Having worked with Greenpeace on this campaign, I must say, that I'm very thrilled to see such a result. We can't say for sure, what Apple have been cooking behind closed curtains, but certainly their "Hot News" is a direct response to the Green My Apple campaign, that will make them jump high up the Guide To Greener Electronics chart.

I can see, that there's talk about what's essentially the best thing to do for the environment, and ultimately it would be to stop consuming all kinds of human-made products. Of course that's not gonna happen. There are many things to take into account when choosing which campaign or product design to use, and that always leads to criticism. But when something new happens, we just have to ask ourselves: Was this an improvement? Did it make the world any better? In this case, I'd argue YES, because Apple has joined a new kind of competition, where electronics companies use green-ness as a marketing factor. And I applaud Apple's actions: Facing out flame retardants, PVC, not selling CRT, reducing packaging and such. This will intensify competition in a health- and eco-friendly way.

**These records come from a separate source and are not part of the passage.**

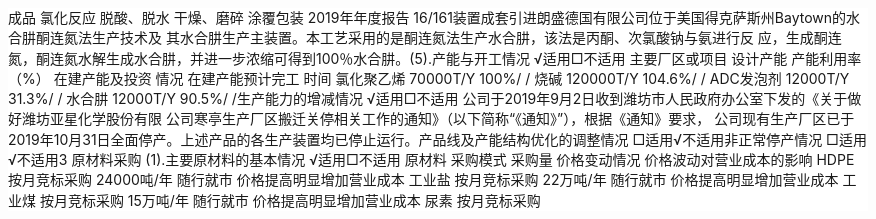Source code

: 成品
氯化反应
脱酸、脱水
干燥、磨碎
涂覆包装
2019年年度报告
16/161装置成套引进朗盛德国有限公司位于美国得克萨斯州Baytown的水合肼酮连氮法生产技术及
其水合肼生产主装置。本工艺采用的是酮连氮法生产水合肼，该法是丙酮、次氯酸钠与氨进行反
应，生成酮连氮，酮连氮水解生成水合肼，并进一步浓缩可得到100％水合肼。(5).产能与开工情况
√适用□不适用
主要厂区或项目
设计产能
产能利用率（%）
在建产能及投资
情况
在建产能预计完工
时间
氯化聚乙烯
70000T/Y
100%/
/
烧碱
120000T/Y
104.6%/
/
ADC发泡剂
12000T/Y
31.3%/
/
水合肼
12000T/Y
90.5%/
/生产能力的增减情况
√适用□不适用
公司于2019年9月2日收到潍坊市人民政府办公室下发的《关于做好潍坊亚星化学股份有限
公司寒亭生产厂区搬迁关停相关工作的通知》（以下简称“《通知》”），根据《通知》要求，
公司现有生产厂区已于2019年10月31日全面停产。上述产品的各生产装置均已停止运行。产品线及产能结构优化的调整情况
□适用√不适用非正常停产情况
□适用√不适用3
原材料采购
(1).主要原材料的基本情况
√适用□不适用
原材料
采购模式
采购量
价格变动情况
价格波动对营业成本的影响
HDPE
按月竞标采购
24000吨/年
随行就市
价格提高明显增加营业成本
工业盐
按月竞标采购
22万吨/年
随行就市
价格提高明显增加营业成本
工业煤
按月竞标采购
15万吨/年
随行就市
价格提高明显增加营业成本
尿素
按月竞标采购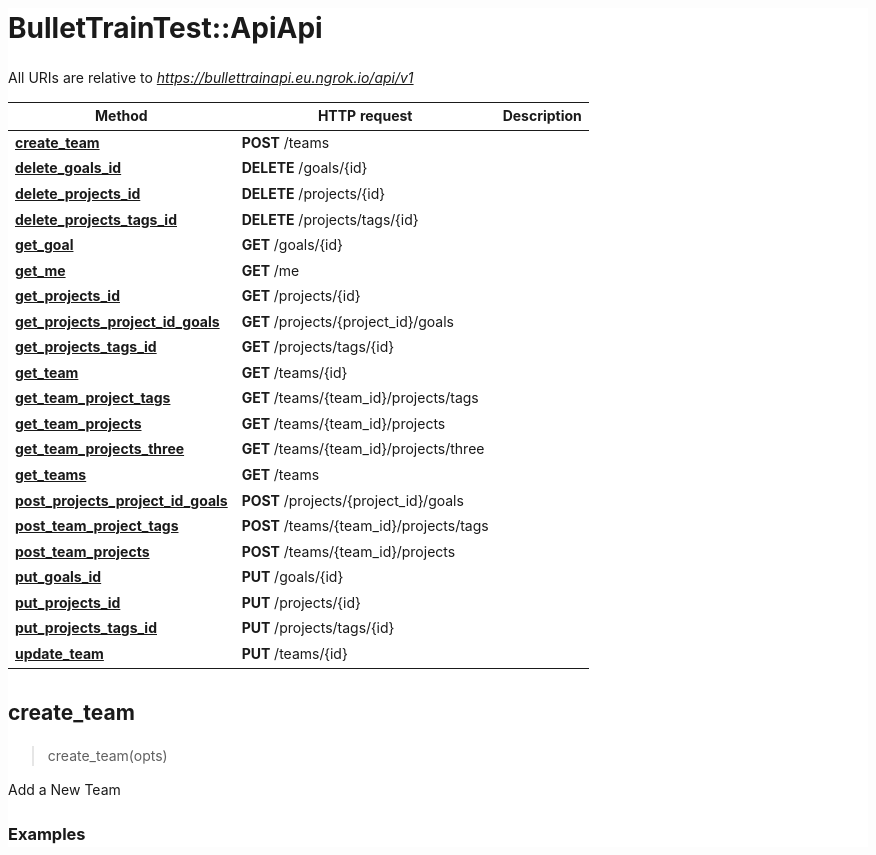 # BulletTrainTest::ApiApi

All URIs are relative to *https://bullettrainapi.eu.ngrok.io/api/v1*

| Method | HTTP request | Description |
| ------ | ------------ | ----------- |
| [**create_team**](ApiApi.md#create_team) | **POST** /teams |  |
| [**delete_goals_id**](ApiApi.md#delete_goals_id) | **DELETE** /goals/{id} |  |
| [**delete_projects_id**](ApiApi.md#delete_projects_id) | **DELETE** /projects/{id} |  |
| [**delete_projects_tags_id**](ApiApi.md#delete_projects_tags_id) | **DELETE** /projects/tags/{id} |  |
| [**get_goal**](ApiApi.md#get_goal) | **GET** /goals/{id} |  |
| [**get_me**](ApiApi.md#get_me) | **GET** /me |  |
| [**get_projects_id**](ApiApi.md#get_projects_id) | **GET** /projects/{id} |  |
| [**get_projects_project_id_goals**](ApiApi.md#get_projects_project_id_goals) | **GET** /projects/{project_id}/goals |  |
| [**get_projects_tags_id**](ApiApi.md#get_projects_tags_id) | **GET** /projects/tags/{id} |  |
| [**get_team**](ApiApi.md#get_team) | **GET** /teams/{id} |  |
| [**get_team_project_tags**](ApiApi.md#get_team_project_tags) | **GET** /teams/{team_id}/projects/tags |  |
| [**get_team_projects**](ApiApi.md#get_team_projects) | **GET** /teams/{team_id}/projects |  |
| [**get_team_projects_three**](ApiApi.md#get_team_projects_three) | **GET** /teams/{team_id}/projects/three |  |
| [**get_teams**](ApiApi.md#get_teams) | **GET** /teams |  |
| [**post_projects_project_id_goals**](ApiApi.md#post_projects_project_id_goals) | **POST** /projects/{project_id}/goals |  |
| [**post_team_project_tags**](ApiApi.md#post_team_project_tags) | **POST** /teams/{team_id}/projects/tags |  |
| [**post_team_projects**](ApiApi.md#post_team_projects) | **POST** /teams/{team_id}/projects |  |
| [**put_goals_id**](ApiApi.md#put_goals_id) | **PUT** /goals/{id} |  |
| [**put_projects_id**](ApiApi.md#put_projects_id) | **PUT** /projects/{id} |  |
| [**put_projects_tags_id**](ApiApi.md#put_projects_tags_id) | **PUT** /projects/tags/{id} |  |
| [**update_team**](ApiApi.md#update_team) | **PUT** /teams/{id} |  |


## create_team

> <ApiV1TeamSerializer> create_team(opts)



Add a New Team

### Examples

But of course all this is to be seen in contrast with technological consumption, where people replace their computers and gadgets within very few years. As long as these products aren't made properly reusable, this will remain the largest issue, since production and waste-handling are both energy-consuming and polluting. And that's where Individual Producer Responsibility comes in. I won't elaborate on this, but just mention it as a very excellent economical tool for internalizing these externalities.